Mais: O Centro de Referência do Programa DST/Aids de Campinas é uma equipe de verdade. O Conselho Municipal de Saúde tem compromisso de usuários e trabalhadores. Campinas e Jundiaí operam compromisso de rede regional, numa história de amor à vida, pacto pela saúde e respeito ao SUS, acima de qualquer suspeita. Aí, vem a hora do tomate: A quem pode interessar a desvinculação dos recursos Fundo a Fundo? De quem foi a idéia de que tudo tem que ser descentralizado para a Atenção Básica? De certo não foi da Atenção Básica, porquê ninguém pergunta para eles. A qual SUS a aids tem que se alinhar?
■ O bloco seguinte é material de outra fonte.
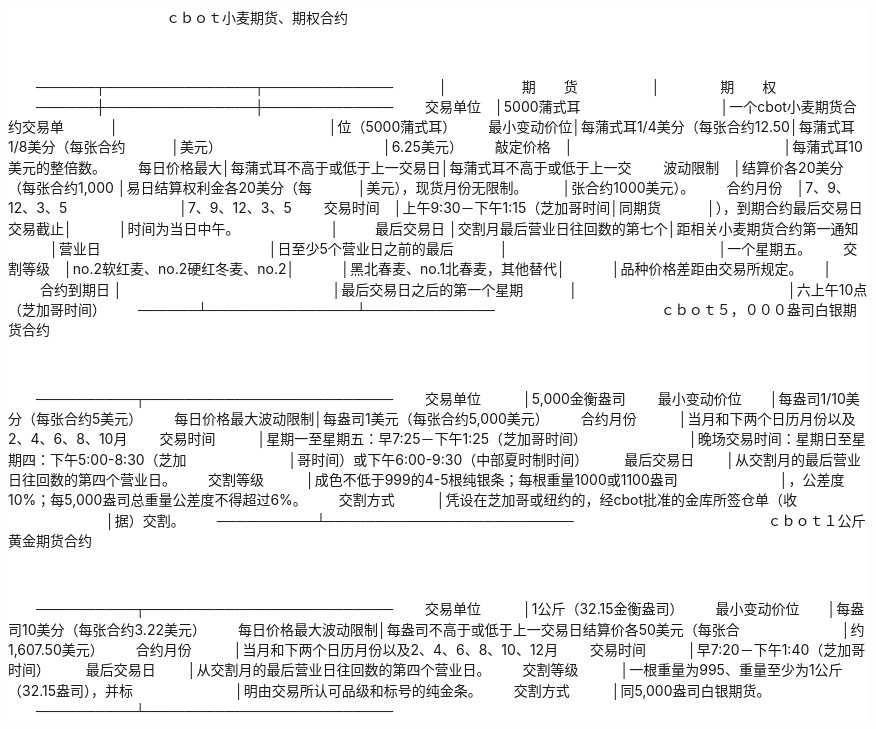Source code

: 　　　　　　　　　　　 ｃｂｏｔ小麦期货、期权合约

　　


　　──────┬───────────────┬─────────────
　　　│　　　　　 期　　货　　　　　 │　　　　 期　　权
　　──────┼───────────────┼─────────────
　　交易单位　│5000蒲式耳　　　　　　　　　　│一个cbot小麦期货合约交易单
　　　│　　　　　　　　　　　　　　　│位（5000蒲式耳）
　　最小变动价位│每蒲式耳1/4美分（每张合约12.50│每蒲式耳1/8美分（每张合约
　　　│美元）　　　　　　　　　　　　│6.25美元）
　　敲定价格　│　　　　　　　　　　　　　　　│每蒲式耳10美元的整倍数。
　　每日价格最大│每蒲式耳不高于或低于上一交易日│每蒲式耳不高于或低于上一交
　　波动限制　│结算价各20美分（每张合约1,000 │易日结算权利金各20美分（每
　　　│美元），现货月份无限制。　　　│张合约1000美元）。
　　合约月份　│7、9、12、3、5　　　　　　　　│7、9、12、3、5
　　交易时间　│上午9:30－下午1:15（芝加哥时间│同期货
　　　│），到期合约最后交易日交易截止│
　　　│时间为当日中午。　　　　　　　│
　　 最后交易日 │交割月最后营业日往回数的第七个│距相关小麦期货合约第一通知
　　　│营业日　　　　　　　　　　　　│日至少5个营业日之前的最后
　　　│　　　　　　　　　　　　　　　│一个星期五。
　　交割等级　│no.2软红麦、no.2硬红冬麦、no.2│
　　　│黑北春麦、no.1北春麦，其他替代│
　　　│品种价格差距由交易所规定。　　│
　　 合约到期日 │　　　　　　　　　　　　　　　│最后交易日之后的第一个星期
　　　│　　　　　　　　　　　　　　　│六上午10点（芝加哥时间）
　　──────┴───────────────┴─────────────
　　
　　　　　　　　　 ｃｂｏｔ５，０００盎司白银期货合约

　　


　　──────────┬─────────────────────────
　　交易单位　　　│5,000金衡盎司
　　最小变动价位　　│每盎司1/10美分（每张合约5美元）
　　每日价格最大波动限制│每盎司1美元（每张合约5,000美元）
　　合约月份　　　│当月和下两个日历月份以及2、4、6、8、10月
　　交易时间　　　│星期一至星期五：早7:25－下午1:25（芝加哥时间）
　　　　　　　│晚场交易时间：星期日至星期四：下午5:00-8:30（芝加
　　　　　　　│哥时间）或下午6:00-9:30（中部夏时制时间）
　　 最后交易日　　 │从交割月的最后营业日往回数的第四个营业日。
　　交割等级　　　│成色不低于999的4-5根纯银条；每根重量1000或1100盎司
　　　　　　　│，公差度10%；每5,000盎司总重量公差度不得超过6%。
　　交割方式　　　│凭设在芝加哥或纽约的，经cbot批准的金库所签仓单（收
　　　　　　　│据）交割。
　　──────────┴─────────────────────────
　　
　　　　　　　　　　　 ｃｂｏｔ１公斤黄金期货合约

　　


　　──────────┬─────────────────────────
　　交易单位　　　│1公斤（32.15金衡盎司）
　　最小变动价位　　│每盎司10美分（每张合约3.22美元）
　　每日价格最大波动限制│每盎司不高于或低于上一交易日结算价各50美元（每张合
　　　　　　　│约1,607.50美元）
　　合约月份　　　│当月和下两个日历月份以及2、4、6、8、10、12月
　　交易时间　　　│早7:20－下午1:40（芝加哥时间）
　　 最后交易日　　 │从交割月的最后营业日往回数的第四个营业日。
　　交割等级　　　│一根重量为995、重量至少为1公斤（32.15盎司），并标
　　　　　　　│明由交易所认可品级和标号的纯金条。
　　交割方式　　　│同5,000盎司白银期货。
　　──────────┴─────────────────────────
　　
Ao SUS do discursão politicamente correto e da prática arcaica e burocrática que não controlou a dengue, que não controlou a tuberculose, que não controlou a hanseníase ou, as demais áreas e práticas em saúde têm que se alinhar ao SUS no qual os Programas de Aids nasceram e se pautaram nesses vinte anos?

Relatório Ungass e a vergonha brasileira

Como empurrar vários "Brasis" para debaixo do tapete? "Descentralizando um pouco mais a Assistência?", ou vamos, a partir das evidências científicas, manter a nossa História de qualidade, criatividade, compromisso e absoluto respeito ao SUS?
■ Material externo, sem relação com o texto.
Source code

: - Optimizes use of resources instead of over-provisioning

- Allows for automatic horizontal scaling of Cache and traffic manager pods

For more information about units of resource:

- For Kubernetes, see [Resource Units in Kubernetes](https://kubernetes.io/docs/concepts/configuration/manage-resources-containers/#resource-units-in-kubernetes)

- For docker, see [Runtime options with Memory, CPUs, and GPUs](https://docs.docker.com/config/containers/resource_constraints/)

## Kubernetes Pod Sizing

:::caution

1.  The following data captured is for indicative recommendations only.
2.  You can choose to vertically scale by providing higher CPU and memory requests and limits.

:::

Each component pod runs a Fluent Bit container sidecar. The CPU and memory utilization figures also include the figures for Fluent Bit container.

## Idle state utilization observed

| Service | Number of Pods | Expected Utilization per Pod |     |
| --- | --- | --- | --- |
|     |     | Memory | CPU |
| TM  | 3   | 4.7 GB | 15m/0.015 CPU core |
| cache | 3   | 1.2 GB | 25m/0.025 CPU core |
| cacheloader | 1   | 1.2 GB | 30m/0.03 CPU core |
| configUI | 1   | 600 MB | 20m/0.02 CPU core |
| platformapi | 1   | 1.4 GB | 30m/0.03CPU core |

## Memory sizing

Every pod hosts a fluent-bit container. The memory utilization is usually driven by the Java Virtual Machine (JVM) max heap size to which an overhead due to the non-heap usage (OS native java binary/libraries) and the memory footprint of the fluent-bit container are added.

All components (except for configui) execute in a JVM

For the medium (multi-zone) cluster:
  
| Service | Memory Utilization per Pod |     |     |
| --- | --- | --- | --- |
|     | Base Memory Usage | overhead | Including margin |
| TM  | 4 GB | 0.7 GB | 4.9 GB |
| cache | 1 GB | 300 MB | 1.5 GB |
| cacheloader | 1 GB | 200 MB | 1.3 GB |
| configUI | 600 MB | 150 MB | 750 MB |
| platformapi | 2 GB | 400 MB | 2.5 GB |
Reflexões: Descentralização no campo das DSTs/aids é redundância. O que precisamos é ampliar a capacidade e a abrangência das ações de aconselhamento e diagnóstico, incluindo os outros níveis do sistema. Serviços de referência às DST/Aids são evidência científica da melhoria da qualidade de vida, queda da mortalidade e do princípio da hierarquização dos sistema de saúde (dá uma olhada no Qualiaids ...)

A Atenção Básica é imprescindível ao enfrentamento da epidemia da aids (mesmo que ela não saiba ainda); Vamos pactuar então as diferentes atribuições no sistema fora do papel e com a mão na massa? Construção de redes e intersetorialidade são do campo da responsabilidade compartilhada sobre as políticas públicas para a cidadania e para a equidade, se cada um fizer a sua parte e contribuir com a do outro. E não se todo mundo fizer tudo.

A participação de cada nível do sistema compromete em igual tamanho e valor o compromisso da qualidade “boca inteira” (não meia boca em nome do acesso) em função da integralidade, acesso e equidade. O SUS ainda nem começou em alguns rincões deste nosso imenso País...

É a nossa grande oportunidade, então, a partir das lições aprendidas, de começar direito! Vamos à luta pensar nas estratégias de ampliação do acesso a uma Assistência digna, de qualidade, para todos os brasileiros e os acolhidos pela nossa Pátria Mãe Gentil, que vivem com o HIV e nos têm ensinado a vivenciar o SUS. Somos capazes, tenho certeza, de criar estratégias para o acesso universal, com qualidade e complexidade necessários, adequadas às características regionais do nosso imenso, diverso e maravilhoso País!

Maria Cristina Feijó Januzzi Ilário é enfermeira sanitarista graduada pela Universidade Estadual de Campinas (Unicamp) e coordenadora do Programa Municipal de Doenças Sexualmente Transmissíveis e Aids da Secretaria Municipal de Saúde (SMS) da Prefeitura de Campinas.